##### Document section #####
I was confused about the Catholic bishops association and right wingers spraying spit about infringement on their religious freedom last week over birth control coverage; it looked to me like the religionists were seeking to impose their beliefs on everyone else. After all, the government wasn't saying anyone had to use birth control, and of course the Catholic businesses didn't have to offer coverage for birth control if they chose not to take advantage of the tax breaks. So I decided to see what the founding fathers had to say about us being a Christian Nation.
My first web searches returned great results! Man, what crazy, incendiary, positively atheistic quotes I found on many, many websites! Those founding fathers were some tough sonsabitches! I wrote up a neat little script for this week's cartoon, with all these badass quotes. I drew up 6 founding fathers and started animating them. I was all charged up!
But then Barry suggested I better triple check the quotes, that some poor atheist out in California had put up a billboard quoting Jefferson, and the quote was spurious and made the guy look like a doof. Looking like a doof goes against my religion, so I did some more checking.
Oy. Everything I had were misquotes, or so taken-out-of-context as to make them equivalent to misquotes. But you know what? I found plenty of material that was perfectly legit and also perfectly supportive of my contention from the start that this is not a Christian nation and the founding fathers specifically and categorically intended it not to be a Christian nation. They were quite deliberate in separating church from state; they'd seen the horror that melding the two always wreaks, in the countries from which they came.
I'm not disputing that any of the founding fathers were raised Christians or were personally Christian. Personal religious beliefs are not the issue. What's important and worth repeating (as often and as long as radical religionists continue their spread of lies) is that the founders laid out a country wherein religion and public policy are separate.
The cartoon is up on Mother Jones and on YouTube, above.
#####
**Task requirements:** Print the part of the founding fathers essay between "Oy. Everything I" and "policy are separate.", inclusive, keeping every word and mark as it is.
##### Material supplied #####
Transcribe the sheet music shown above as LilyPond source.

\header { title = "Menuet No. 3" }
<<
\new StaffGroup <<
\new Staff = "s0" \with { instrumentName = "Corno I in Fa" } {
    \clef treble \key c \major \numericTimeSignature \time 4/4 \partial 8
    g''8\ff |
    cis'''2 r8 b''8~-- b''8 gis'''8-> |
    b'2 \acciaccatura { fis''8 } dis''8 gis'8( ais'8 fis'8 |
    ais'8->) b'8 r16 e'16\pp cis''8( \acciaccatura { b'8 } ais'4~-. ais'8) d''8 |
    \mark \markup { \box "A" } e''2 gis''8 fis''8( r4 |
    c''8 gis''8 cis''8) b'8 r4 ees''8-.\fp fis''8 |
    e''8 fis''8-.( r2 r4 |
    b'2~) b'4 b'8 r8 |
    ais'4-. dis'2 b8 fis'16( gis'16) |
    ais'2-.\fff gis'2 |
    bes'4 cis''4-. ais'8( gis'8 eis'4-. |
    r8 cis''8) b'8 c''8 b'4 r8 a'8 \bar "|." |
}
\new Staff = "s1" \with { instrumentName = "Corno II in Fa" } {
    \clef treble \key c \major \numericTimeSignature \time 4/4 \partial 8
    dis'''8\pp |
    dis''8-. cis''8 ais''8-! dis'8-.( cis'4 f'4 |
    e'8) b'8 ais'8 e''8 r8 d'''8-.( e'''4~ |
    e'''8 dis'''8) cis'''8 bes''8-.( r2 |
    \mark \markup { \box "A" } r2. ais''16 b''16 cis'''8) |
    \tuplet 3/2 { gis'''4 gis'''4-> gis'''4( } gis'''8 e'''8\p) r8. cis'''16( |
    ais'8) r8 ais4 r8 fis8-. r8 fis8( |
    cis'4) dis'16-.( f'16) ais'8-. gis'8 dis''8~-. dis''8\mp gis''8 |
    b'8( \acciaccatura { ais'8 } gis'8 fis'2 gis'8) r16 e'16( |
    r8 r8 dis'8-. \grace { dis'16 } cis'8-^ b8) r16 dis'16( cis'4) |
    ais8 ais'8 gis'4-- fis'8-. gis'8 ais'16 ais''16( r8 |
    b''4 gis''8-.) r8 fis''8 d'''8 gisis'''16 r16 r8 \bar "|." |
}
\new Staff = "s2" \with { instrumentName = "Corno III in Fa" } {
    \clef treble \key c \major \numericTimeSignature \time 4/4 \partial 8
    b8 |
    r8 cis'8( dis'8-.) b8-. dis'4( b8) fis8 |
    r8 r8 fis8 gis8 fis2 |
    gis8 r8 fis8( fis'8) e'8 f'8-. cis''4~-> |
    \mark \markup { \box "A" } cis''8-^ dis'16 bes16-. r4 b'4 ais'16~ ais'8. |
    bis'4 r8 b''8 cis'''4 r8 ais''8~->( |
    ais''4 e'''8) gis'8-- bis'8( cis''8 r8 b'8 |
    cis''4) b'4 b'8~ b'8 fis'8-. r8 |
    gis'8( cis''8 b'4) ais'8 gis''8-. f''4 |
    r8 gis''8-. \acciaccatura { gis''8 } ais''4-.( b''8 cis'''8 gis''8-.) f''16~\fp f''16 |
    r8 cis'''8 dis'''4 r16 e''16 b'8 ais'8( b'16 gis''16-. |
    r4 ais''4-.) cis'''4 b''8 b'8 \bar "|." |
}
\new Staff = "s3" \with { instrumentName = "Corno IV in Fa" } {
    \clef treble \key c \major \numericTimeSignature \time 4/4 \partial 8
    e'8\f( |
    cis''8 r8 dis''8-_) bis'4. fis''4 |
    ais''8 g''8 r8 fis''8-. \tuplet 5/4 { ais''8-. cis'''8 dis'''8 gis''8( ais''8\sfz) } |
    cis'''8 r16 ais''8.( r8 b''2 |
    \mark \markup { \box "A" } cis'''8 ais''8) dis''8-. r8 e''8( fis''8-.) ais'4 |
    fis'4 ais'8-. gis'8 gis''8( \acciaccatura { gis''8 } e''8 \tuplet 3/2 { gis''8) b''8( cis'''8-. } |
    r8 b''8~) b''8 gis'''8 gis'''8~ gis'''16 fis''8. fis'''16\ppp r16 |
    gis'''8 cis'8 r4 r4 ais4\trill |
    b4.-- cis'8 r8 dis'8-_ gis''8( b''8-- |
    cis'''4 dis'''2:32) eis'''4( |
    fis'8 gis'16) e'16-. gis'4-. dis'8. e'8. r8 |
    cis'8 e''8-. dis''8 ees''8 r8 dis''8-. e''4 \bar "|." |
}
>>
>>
#####
**Finished exercise:**
Oy. Everything I had were misquotes, or so taken-out-of-context as to make them equivalent to misquotes. But you know what? I found plenty of material that was perfectly legit and also perfectly supportive of my contention from the start that this is not a Christian nation and the founding fathers specifically and categorically intended it not to be a Christian nation. They were quite deliberate in separating church from state; they'd seen the horror that melding the two always wreaks, in the countries from which they came.
I'm not disputing that any of the founding fathers were raised Christians or were personally Christian. Personal religious beliefs are not the issue. What's important and worth repeating (as often and as long as radical religionists continue their spread of lies) is that the founders laid out a country wherein religion and public policy are separate.